#### DATA SUPPLIED
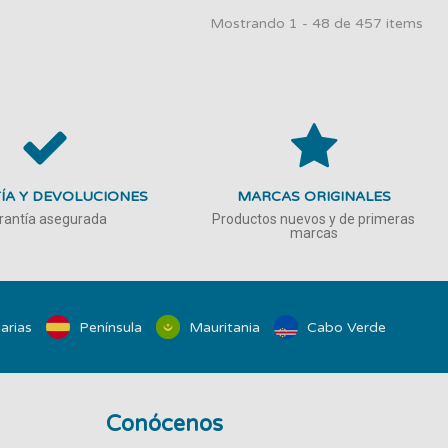
Mostrando 1 - 48 de 457 items
ÍA Y DEVOLUCIONES
MARCAS ORIGINALES
rantía asegurada
Productos nuevos y de primeras
marcas
arias
Península
Mauritania
Cabo Verde
Conócenos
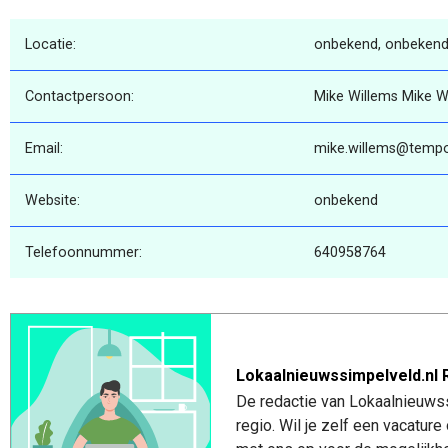
Locatie:
onbekend, onbekend
Contactpersoon:
Mike Willems Mike W
Email:
mike.willems@tempo
Website:
onbekend
Telefoonnummer:
640958764
Lokaalnieuwssimpelveld.nl 
De redactie van Lokaalnieuwss
regio. Wil je zelf een vacatu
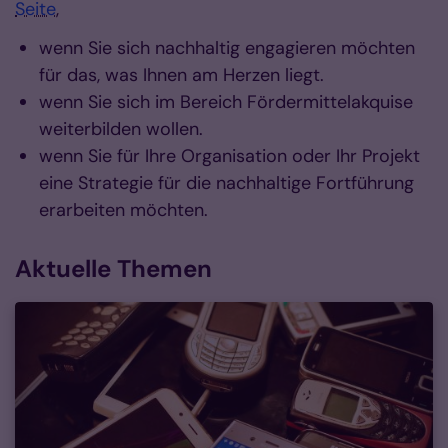
Seite
,
wenn Sie sich nachhaltig engagieren möchten
für das, was Ihnen am Herzen liegt.
wenn Sie sich im Bereich Fördermittelakquise
weiterbilden wollen.
wenn Sie für Ihre Organisation oder Ihr Projekt
eine Strategie für die nachhaltige Fortführung
erarbeiten möchten.
Aktuelle Themen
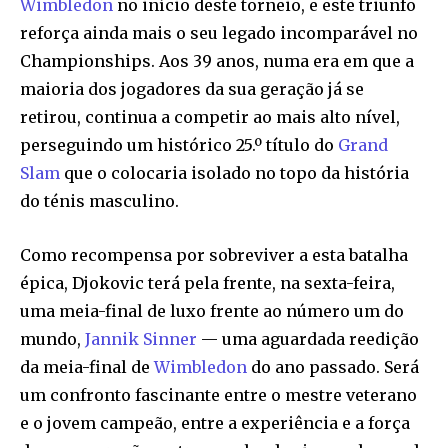
Wimbledon
no início deste torneio, e este triunfo
reforça ainda mais o seu legado incomparável no
Championships. Aos 39 anos, numa era em que a
maioria dos jogadores da sua geração já se
retirou, continua a competir ao mais alto nível,
perseguindo um histórico 25.º título do
Grand
Slam
que o colocaria isolado no topo da história
do ténis masculino.
Como recompensa por sobreviver a esta batalha
épica, Djokovic terá pela frente, na sexta-feira,
uma meia-final de luxo frente ao número um do
mundo,
Jannik Sinner
— uma aguardada reedição
da meia-final de
Wimbledon
do ano passado. Será
um confronto fascinante entre o mestre veterano
e o jovem campeão, entre a experiência e a força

#### DIRECTIONS FOR THIS TASK
Change every "Wimbledon" in the entries above to "Roland Garros" and leave all other text unchanged. Omit the pictures from your answer.

#### RESULT
Mostrando 1 - 48 de 457 items
ÍA Y DEVOLUCIONES
MARCAS ORIGINALES
rantía asegurada
Productos nuevos y de primeras
marcas
arias
Península
Mauritania
Cabo Verde
Conócenos
Locatie:
onbekend, onbekend
Contactpersoon:
Mike Willems Mike W
Email:
mike.willems@tempo
Website:
onbekend
Telefoonnummer:
640958764
Lokaalnieuwssimpelveld.nl 
De redactie van Lokaalnieuwss
regio. Wil je zelf een vacatu
Seite
,
wenn Sie sich nachhaltig engagieren möchten
für das, was Ihnen am Herzen liegt.
wenn Sie sich im Bereich Fördermittelakquise
weiterbilden wollen.
wenn Sie für Ihre Organisation oder Ihr Projekt
eine Strategie für die nachhaltige Fortführung
erarbeiten möchten.
Aktuelle Themen
Roland Garros
no início deste torneio, e este triunfo
reforça ainda mais o seu legado incomparável no
Championships. Aos 39 anos, numa era em que a
maioria dos jogadores da sua geração já se
retirou, continua a competir ao mais alto nível,
perseguindo um histórico 25.º título do
Grand
Slam
que o colocaria isolado no topo da história
do ténis masculino.
Como recompensa por sobreviver a esta batalha
épica, Djokovic terá pela frente, na sexta-feira,
uma meia-final de luxo frente ao número um do
mundo,
Jannik Sinner
— uma aguardada reedição
da meia-final de
Roland Garros
do ano passado. Será
um confronto fascinante entre o mestre veterano
e o jovem campeão, entre a experiência e a força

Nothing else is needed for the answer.